- [Written exercise]:
Lay out every line of the data as a two-column Markdown table headed Row and Field, putting a running number in Row and the line itself in Field. Omit blank lines.

==========

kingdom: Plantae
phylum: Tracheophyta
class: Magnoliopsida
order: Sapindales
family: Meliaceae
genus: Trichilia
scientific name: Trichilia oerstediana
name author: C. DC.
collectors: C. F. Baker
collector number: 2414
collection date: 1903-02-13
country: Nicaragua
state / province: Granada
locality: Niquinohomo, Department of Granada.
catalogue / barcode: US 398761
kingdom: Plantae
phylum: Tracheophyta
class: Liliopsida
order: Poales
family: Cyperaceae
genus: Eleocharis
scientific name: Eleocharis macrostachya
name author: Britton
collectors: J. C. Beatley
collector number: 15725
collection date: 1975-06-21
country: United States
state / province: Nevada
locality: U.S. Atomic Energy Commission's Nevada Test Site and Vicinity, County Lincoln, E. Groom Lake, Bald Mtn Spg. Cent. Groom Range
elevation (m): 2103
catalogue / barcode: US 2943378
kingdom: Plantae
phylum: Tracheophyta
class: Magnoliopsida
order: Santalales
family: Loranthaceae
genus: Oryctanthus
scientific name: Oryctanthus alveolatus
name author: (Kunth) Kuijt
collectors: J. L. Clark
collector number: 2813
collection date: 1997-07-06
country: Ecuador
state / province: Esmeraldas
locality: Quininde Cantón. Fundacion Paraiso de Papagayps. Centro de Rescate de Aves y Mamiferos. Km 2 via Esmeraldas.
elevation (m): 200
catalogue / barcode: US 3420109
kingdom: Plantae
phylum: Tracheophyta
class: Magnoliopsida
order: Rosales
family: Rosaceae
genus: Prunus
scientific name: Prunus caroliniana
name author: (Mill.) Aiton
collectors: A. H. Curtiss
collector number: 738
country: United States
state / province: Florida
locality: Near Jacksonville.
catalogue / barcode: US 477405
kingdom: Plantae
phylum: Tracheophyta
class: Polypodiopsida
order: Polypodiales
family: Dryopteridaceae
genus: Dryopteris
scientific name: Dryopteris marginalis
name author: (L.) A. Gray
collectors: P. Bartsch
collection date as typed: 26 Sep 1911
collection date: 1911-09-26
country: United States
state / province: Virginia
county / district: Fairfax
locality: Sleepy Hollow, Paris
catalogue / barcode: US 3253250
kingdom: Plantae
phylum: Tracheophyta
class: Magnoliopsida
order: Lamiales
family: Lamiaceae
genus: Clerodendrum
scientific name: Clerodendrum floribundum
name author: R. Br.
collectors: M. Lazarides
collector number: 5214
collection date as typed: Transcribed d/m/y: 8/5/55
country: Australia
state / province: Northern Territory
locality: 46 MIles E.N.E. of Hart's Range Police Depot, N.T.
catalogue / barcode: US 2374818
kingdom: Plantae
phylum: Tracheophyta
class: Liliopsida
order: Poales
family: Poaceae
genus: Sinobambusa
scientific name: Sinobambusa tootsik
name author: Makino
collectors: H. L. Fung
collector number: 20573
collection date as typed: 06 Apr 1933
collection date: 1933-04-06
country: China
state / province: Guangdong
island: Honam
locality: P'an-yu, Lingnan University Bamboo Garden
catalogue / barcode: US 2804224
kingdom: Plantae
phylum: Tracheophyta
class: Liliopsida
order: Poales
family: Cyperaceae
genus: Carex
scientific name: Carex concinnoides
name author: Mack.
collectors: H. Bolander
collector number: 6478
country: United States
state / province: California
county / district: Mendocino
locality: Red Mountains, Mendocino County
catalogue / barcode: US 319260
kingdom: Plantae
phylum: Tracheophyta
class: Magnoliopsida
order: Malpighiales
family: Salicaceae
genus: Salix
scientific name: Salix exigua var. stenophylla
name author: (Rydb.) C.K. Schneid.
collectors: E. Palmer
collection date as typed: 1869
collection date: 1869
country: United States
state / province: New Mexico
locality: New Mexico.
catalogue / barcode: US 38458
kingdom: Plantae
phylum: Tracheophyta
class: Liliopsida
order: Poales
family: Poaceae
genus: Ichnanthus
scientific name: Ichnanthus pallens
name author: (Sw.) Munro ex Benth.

==========

- [Expected output]:
| Row | Field |
|---|---|
| 1 | kingdom: Plantae |
| 2 | phylum: Tracheophyta |
| 3 | class: Magnoliopsida |
| 4 | order: Sapindales |
| 5 | family: Meliaceae |
| 6 | genus: Trichilia |
| 7 | scientific name: Trichilia oerstediana |
| 8 | name author: C. DC. |
| 9 | collectors: C. F. Baker |
| 10 | collector number: 2414 |
| 11 | collection date: 1903-02-13 |
| 12 | country: Nicaragua |
| 13 | state / province: Granada |
| 14 | locality: Niquinohomo, Department of Granada. |
| 15 | catalogue / barcode: US 398761 |
| 16 | kingdom: Plantae |
| 17 | phylum: Tracheophyta |
| 18 | class: Liliopsida |
| 19 | order: Poales |
| 20 | family: Cyperaceae |
| 21 | genus: Eleocharis |
| 22 | scientific name: Eleocharis macrostachya |
| 23 | name author: Britton |
| 24 | collectors: J. C. Beatley |
| 25 | collector number: 15725 |
| 26 | collection date: 1975-06-21 |
| 27 | country: United States |
| 28 | state / province: Nevada |
| 29 | locality: U.S. Atomic Energy Commission's Nevada Test Site and Vicinity, County Lincoln, E. Groom Lake, Bald Mtn Spg. Cent. Groom Range |
| 30 | elevation (m): 2103 |
| 31 | catalogue / barcode: US 2943378 |
| 32 | kingdom: Plantae |
| 33 | phylum: Tracheophyta |
| 34 | class: Magnoliopsida |
| 35 | order: Santalales |
| 36 | family: Loranthaceae |
| 37 | genus: Oryctanthus |
| 38 | scientific name: Oryctanthus alveolatus |
| 39 | name author: (Kunth) Kuijt |
| 40 | collectors: J. L. Clark |
| 41 | collector number: 2813 |
| 42 | collection date: 1997-07-06 |
| 43 | country: Ecuador |
| 44 | state / province: Esmeraldas |
| 45 | locality: Quininde Cantón. Fundacion Paraiso de Papagayps. Centro de Rescate de Aves y Mamiferos. Km 2 via Esmeraldas. |
| 46 | elevation (m): 200 |
| 47 | catalogue / barcode: US 3420109 |
| 48 | kingdom: Plantae |
| 49 | phylum: Tracheophyta |
| 50 | class: Magnoliopsida |
| 51 | order: Rosales |
| 52 | family: Rosaceae |
| 53 | genus: Prunus |
| 54 | scientific name: Prunus caroliniana |
| 55 | name author: (Mill.) Aiton |
| 56 | collectors: A. H. Curtiss |
| 57 | collector number: 738 |
| 58 | country: United States |
| 59 | state / province: Florida |
| 60 | locality: Near Jacksonville. |
| 61 | catalogue / barcode: US 477405 |
| 62 | kingdom: Plantae |
| 63 | phylum: Tracheophyta |
| 64 | class: Polypodiopsida |
| 65 | order: Polypodiales |
| 66 | family: Dryopteridaceae |
| 67 | genus: Dryopteris |
| 68 | scientific name: Dryopteris marginalis |
| 69 | name author: (L.) A. Gray |
| 70 | collectors: P. Bartsch |
| 71 | collection date as typed: 26 Sep 1911 |
| 72 | collection date: 1911-09-26 |
| 73 | country: United States |
| 74 | state / province: Virginia |
| 75 | county / district: Fairfax |
| 76 | locality: Sleepy Hollow, Paris |
| 77 | catalogue / barcode: US 3253250 |
| 78 | kingdom: Plantae |
| 79 | phylum: Tracheophyta |
| 80 | class: Magnoliopsida |
| 81 | order: Lamiales |
| 82 | family: Lamiaceae |
| 83 | genus: Clerodendrum |
| 84 | scientific name: Clerodendrum floribundum |
| 85 | name author: R. Br. |
| 86 | collectors: M. Lazarides |
| 87 | collector number: 5214 |
| 88 | collection date as typed: Transcribed d/m/y: 8/5/55 |
| 89 | country: Australia |
| 90 | state / province: Northern Territory |
| 91 | locality: 46 MIles E.N.E. of Hart's Range Police Depot, N.T. |
| 92 | catalogue / barcode: US 2374818 |
| 93 | kingdom: Plantae |
| 94 | phylum: Tracheophyta |
| 95 | class: Liliopsida |
| 96 | order: Poales |
| 97 | family: Poaceae |
| 98 | genus: Sinobambusa |
| 99 | scientific name: Sinobambusa tootsik |
| 100 | name author: Makino |
| 101 | collectors: H. L. Fung |
| 102 | collector number: 20573 |
| 103 | collection date as typed: 06 Apr 1933 |
| 104 | collection date: 1933-04-06 |
| 105 | country: China |
| 106 | state / province: Guangdong |
| 107 | island: Honam |
| 108 | locality: P'an-yu, Lingnan University Bamboo Garden |
| 109 | catalogue / barcode: US 2804224 |
| 110 | kingdom: Plantae |
| 111 | phylum: Tracheophyta |
| 112 | class: Liliopsida |
| 113 | order: Poales |
| 114 | family: Cyperaceae |
| 115 | genus: Carex |
| 116 | scientific name: Carex concinnoides |
| 117 | name author: Mack. |
| 118 | collectors: H. Bolander |
| 119 | collector number: 6478 |
| 120 | country: United States |
| 121 | state / province: California |
| 122 | county / district: Mendocino |
| 123 | locality: Red Mountains, Mendocino County |
| 124 | catalogue / barcode: US 319260 |
| 125 | kingdom: Plantae |
| 126 | phylum: Tracheophyta |
| 127 | class: Magnoliopsida |
| 128 | order: Malpighiales |
| 129 | family: Salicaceae |
| 130 | genus: Salix |
| 131 | scientific name: Salix exigua var. stenophylla |
| 132 | name author: (Rydb.) C.K. Schneid. |
| 133 | collectors: E. Palmer |
| 134 | collection date as typed: 1869 |
| 135 | collection date: 1869 |
| 136 | country: United States |
| 137 | state / province: New Mexico |
| 138 | locality: New Mexico. |
| 139 | catalogue / barcode: US 38458 |
| 140 | kingdom: Plantae |
| 141 | phylum: Tracheophyta |
| 142 | class: Liliopsida |
| 143 | order: Poales |
| 144 | family: Poaceae |
| 145 | genus: Ichnanthus |
| 146 | scientific name: Ichnanthus pallens |
| 147 | name author: (Sw.) Munro ex Benth. |